## PASSAGE GIVEN
★ ★ ★ ★ ★ ★ ★

Why vpiSubmitTemporalNoiseReduction in 09-tnr takes 5 ms instead of 1 ms as advertized?

Hi,
VPI - Vision Programming Interface: Temporal Noise Reduction lists numbers around 0.93 ms for TNR denoising for 1920x1080 images using VIC on Orin.
I made a copy of /opt/nvidia/vpi3/samples/09-tnr/main.cpp and added some simple time measurements around vpiSubmitTemporalNoiseReduction.
I tried calling vpiStreamSync before and after vpiSubmitTemporalNoiseReduction and measure time using clock_gettime.
Also I tried using vpiEventRecord/vpiEventSync/vpiEventElapsedTimeMillis.
And results are the same: 5.1 - 5.2 ms - more than 5 times longer than benchmark.
How to speed it up?

How I tested:
First resize noisy.mp4 to 1920x1080.

★ ★ ★ ★ ★ ★ ★

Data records
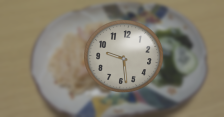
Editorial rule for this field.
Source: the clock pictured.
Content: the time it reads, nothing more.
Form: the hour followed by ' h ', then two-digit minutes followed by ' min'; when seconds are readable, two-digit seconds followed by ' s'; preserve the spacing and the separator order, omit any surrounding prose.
9 h 28 min
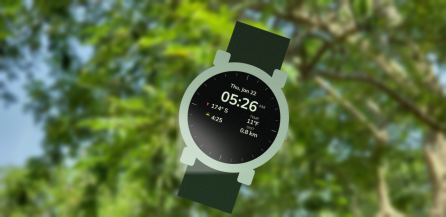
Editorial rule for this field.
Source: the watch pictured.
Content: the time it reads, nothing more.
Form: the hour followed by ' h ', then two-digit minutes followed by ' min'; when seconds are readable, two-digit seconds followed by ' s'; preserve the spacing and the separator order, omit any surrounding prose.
5 h 26 min
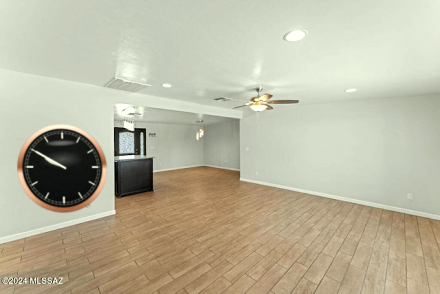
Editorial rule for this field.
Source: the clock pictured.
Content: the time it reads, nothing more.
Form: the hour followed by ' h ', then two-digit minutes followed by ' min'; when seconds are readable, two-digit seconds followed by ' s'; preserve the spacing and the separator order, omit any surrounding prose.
9 h 50 min
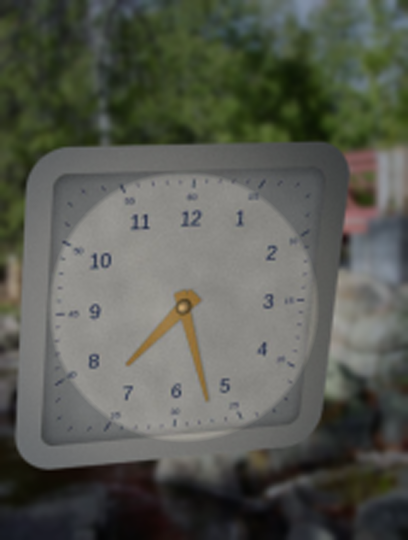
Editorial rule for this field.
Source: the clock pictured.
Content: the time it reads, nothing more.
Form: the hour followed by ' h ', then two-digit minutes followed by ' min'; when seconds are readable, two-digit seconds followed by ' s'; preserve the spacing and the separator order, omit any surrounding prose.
7 h 27 min
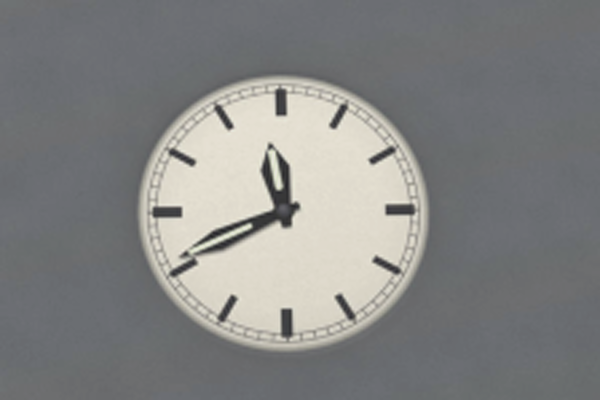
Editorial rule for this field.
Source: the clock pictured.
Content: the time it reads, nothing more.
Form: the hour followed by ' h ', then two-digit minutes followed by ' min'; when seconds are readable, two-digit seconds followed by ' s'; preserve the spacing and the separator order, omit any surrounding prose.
11 h 41 min
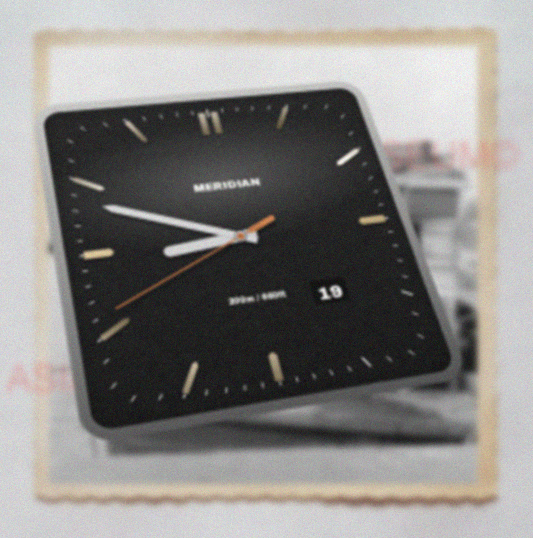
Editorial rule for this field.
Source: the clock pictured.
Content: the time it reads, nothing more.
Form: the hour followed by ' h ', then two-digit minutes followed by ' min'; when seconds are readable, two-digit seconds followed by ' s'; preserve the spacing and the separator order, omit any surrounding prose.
8 h 48 min 41 s
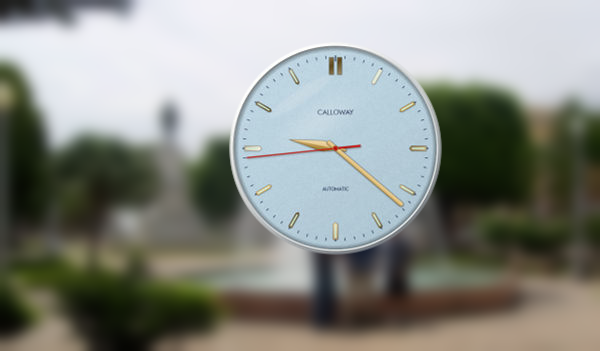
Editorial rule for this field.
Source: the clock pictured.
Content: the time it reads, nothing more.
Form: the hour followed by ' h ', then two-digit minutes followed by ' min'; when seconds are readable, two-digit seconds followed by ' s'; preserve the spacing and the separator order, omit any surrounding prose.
9 h 21 min 44 s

★ ★ ★ ★ ★ ★ ★

## STATED EXERCISE
List every function named in the forum post whose name begins with "vpi", each one only once.

## RESULT OF THE TASK
vpiSubmitTemporalNoiseReduction
vpiStreamSync
vpiEventRecord
vpiEventSync
vpiEventElapsedTimeMillis